Infiniti M Hybrid equals Lamborghini Countach in standing quarter mile
By Darren Quick
September 21, 2011
Records may come and go but, aside from grabbing headlines, they're a way of benchmarking the progress of new technologies. In the automotive world this means hybrid drivetrains and we've seen a number of new record attempts in recent times - usually related to fuel economy as with the Kia Optima Drive. The latest comes from Nissan, whose Infiniti luxury division is claiming the world's fastest accelerating full hybrid vehicle in the form of the Infiniti M Hybrid. The M Hybrid has covered the standing quarter mile (400 m) in an average time of 13.9031 seconds - putting it on par with a 1982 Lamborghini Countach.
The record came in a standard production model Infiniti M35h Hybrid, which Nissan points out already holds the 0-100 km/h (62 mph) record of 5.5 seconds. The record attempt was overseen by an adjudicator from Guinness World Records at the UK's Santa Pod Raceway with journalist Tim Pollard at the wheel. The vehicle is powered by a V6 ICE complemented by a 67-horsepower (50 kW) electric motor that combine for a total system power output of 360 horsepower, which is delivered to the rear wheel in a two-clutch system. Nissan says this configuration maximizes both performance and efficiency, while allowing the car to run in electric-only mode at speeds of up to 100 km/h (62 mph).
The 13.9031-second record, which was an average of all runs, included a run of 13.8960 seconds and puts the Infiniti M on a par with the likes of the 1982 Lamborghini Countach (13.9 seconds), the 1998 BMW M3 (13.8 seconds), and 2007 Aston Martin V8 Vantage Volante and 2007 Porsche 911 Carrera (both 13.6 seconds).

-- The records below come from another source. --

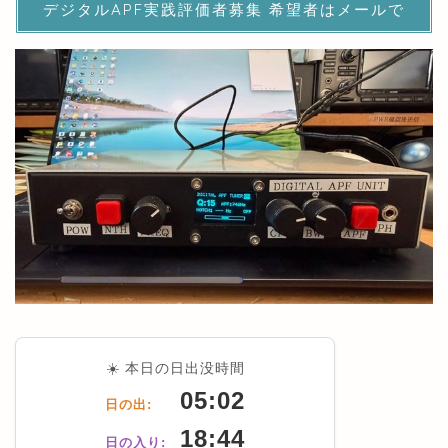
デジタルAPF実践評価者募集 希望者はメールで
☀️ 本日の日出没時間
05:02
日の出:
18:44
日の入り:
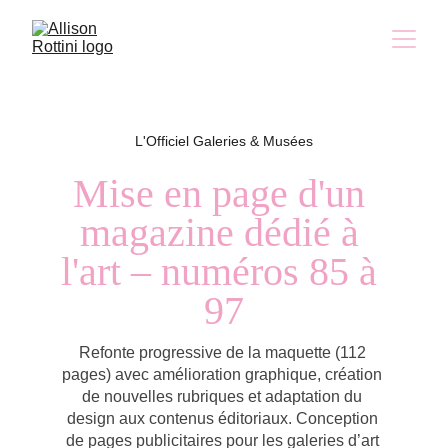
L'Officiel Galeries & Musées
Mise en page d'un 
magazine dédié à 
l'art 
– numéros 85 à 
97
Refonte progressive de la maquette (112 
pages) avec amélioration graphique, création 
de nouvelles rubriques et adaptation du 
design aux contenus éditoriaux. Conception 
de pages publicitaires pour les galeries d’art 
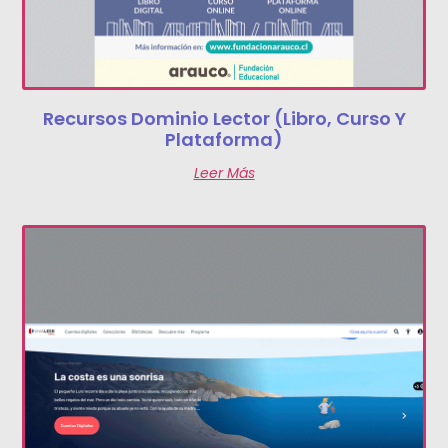
Recursos Dominio Lector (libro, Curso Y
Plataforma)
Leer Más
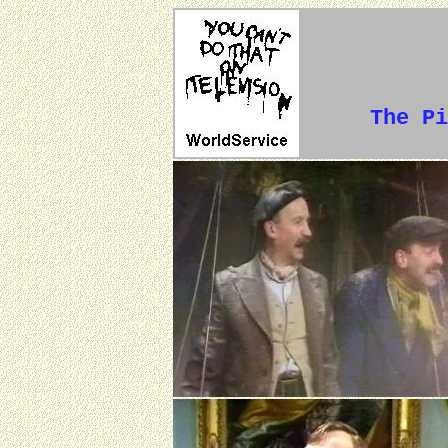
The Pi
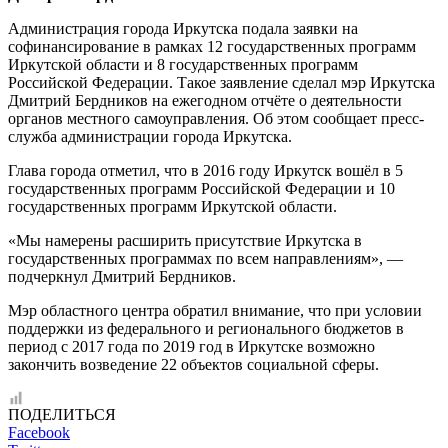
Администрация города Иркутска подала заявки на
софинансирование в рамках 12 государственных программ
Иркутской области и 8 государственных программ
Российской Федерации. Такое заявление сделал мэр Иркутска
Дмитрий Бердников на ежегодном отчёте о деятельности
органов местного самоуправления. Об этом сообщает пресс-
служба администрации города Иркутска.
Глава города отметил, что в 2016 году Иркутск вошёл в 5
государственных программ Российской Федерации и 10
государственных программ Иркутской области.
«Мы намерены расширить присутствие Иркутска в
государственных программах по всем направлениям», —
подчеркнул Дмитрий Бердников.
Мэр областного центра обратил внимание, что при условии
поддержки из федерального и регионального бюджетов в
период с 2017 года по 2019 год в Иркутске возможно
закончить возведение 22 объектов социальной сферы.
ПОДЕЛИТЬСЯ
Facebook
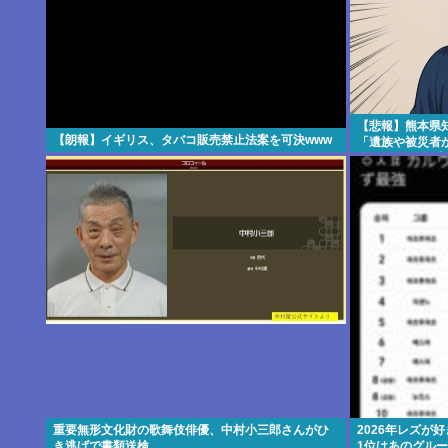
【悲報】熊本県
【朗報】イギリス、タバコ販売禁止法案を可決www
「遺族や被災者か
えば？」 → 知
………
重要無形文化財の歌舞伎俳優、中村小三郎さんがひ
2026年レズが
き逃げで書類送検
1位はあのグル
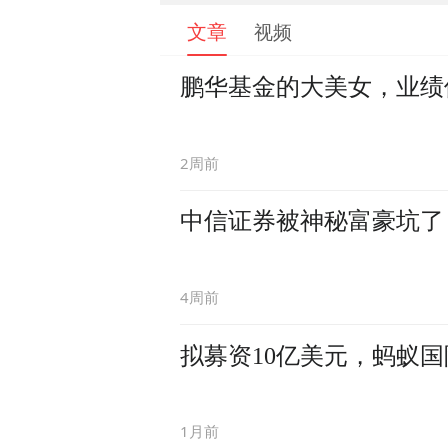
文章
视频
鹏华基金的大美女，业绩
2周前
中信证券被神秘富豪坑了
4周前
拟募资10亿美元，蚂蚁
1月前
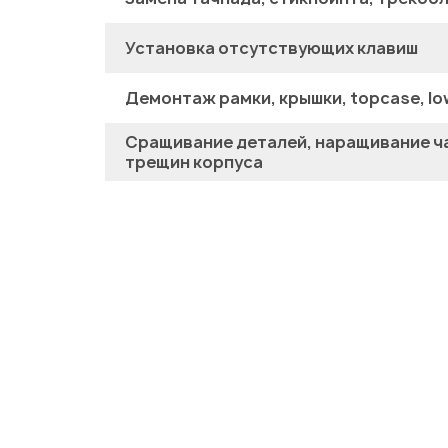
Установка отсутствующих клавиш
Демонтаж рамки, крышки, topcase, lo
Сращивание деталей, наращивание ча
трещин корпуса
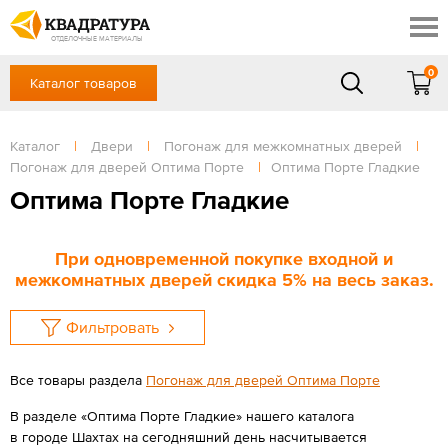
Шахты
Скидки
Акции
ОТДЕЛОЧНЫЕ МАТЕРИАЛЫ
Готовые решения
0
Каталог товаров
+7 (863) 309-13-16
Доставка и оплата
Контакты
в будние дни — с 9.00 до 19.00,
Сб, Вс — выходной
Каталог
|
Двери
|
Погонаж для межкомнатных дверей
|
Отзывы
Погонаж для дверей Оптима Порте
|
Оптима Порте Гладкие
ЗАКАЗАТЬ ЗВОНОК
Оптима Порте Гладкие
Вход
/
Регистрация
При одновременной покупке входной и
межкомнатных дверей скидка 5% на весь заказ.
Фильтровать
Все товары раздела
Погонаж для дверей Оптима Порте
В разделе «Оптима Порте Гладкие» нашего каталога
в городе Шахтах на сегодняшний день насчитывается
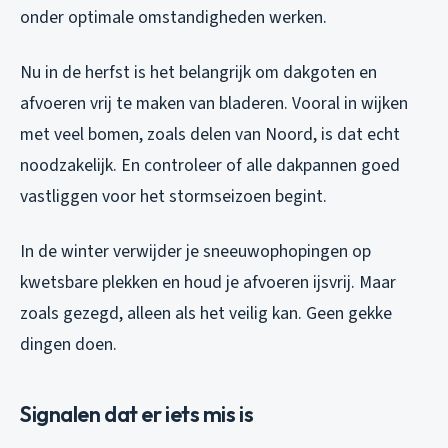
onder optimale omstandigheden werken.
Nu in de herfst is het belangrijk om dakgoten en
afvoeren vrij te maken van bladeren. Vooral in wijken
met veel bomen, zoals delen van Noord, is dat echt
noodzakelijk. En controleer of alle dakpannen goed
vastliggen voor het stormseizoen begint.
In de winter verwijder je sneeuwophopingen op
kwetsbare plekken en houd je afvoeren ijsvrij. Maar
zoals gezegd, alleen als het veilig kan. Geen gekke
dingen doen.
Signalen dat er iets mis is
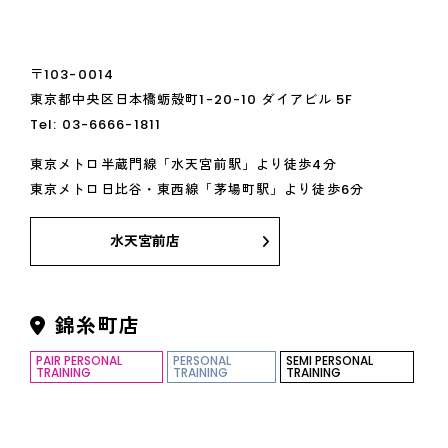
〒103-0014
東京都中央区日本橋蛎殻町1-20-10 ダイアビル 5F
Tel:
03-6666-1811
東京メトロ半蔵門線「水天宮前駅」より徒歩4分
東京メトロ日比谷・東西線「茅場町駅」より徒歩6分
水天宮前店
錦糸町店
PAIR PERSONAL
PERSONAL
SEMI PERSONAL
TRAINING
TRAINING
TRAINING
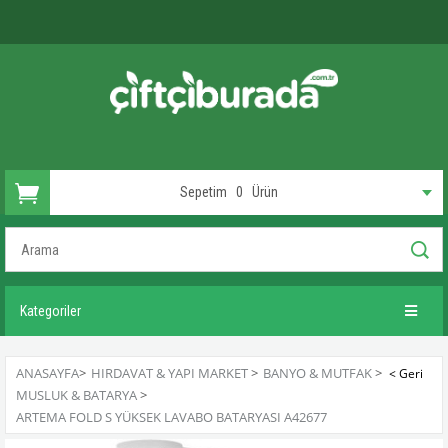
Sepetim
0
Ürün
Kategoriler
ANASAYFA
>
HIRDAVAT & YAPI MARKET
>
BANYO & MUTFAK
>
MUSLUK & BATARYA
>
ARTEMA FOLD S YÜKSEK LAVABO BATARYASI A42677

"The Infiniti M35h proves that hybrids can be fast as well as frugal," said Tim Pollard, who is the associate editor of the UK's CAR Magazine. "At Santa Pod you could feel the instant torque of the electric motor away from standstill - the car just leapt off the line. I did try changing gears manually, but it was fastest left in automatic. That was when we achieved the fastest single run of 13.8960 seconds."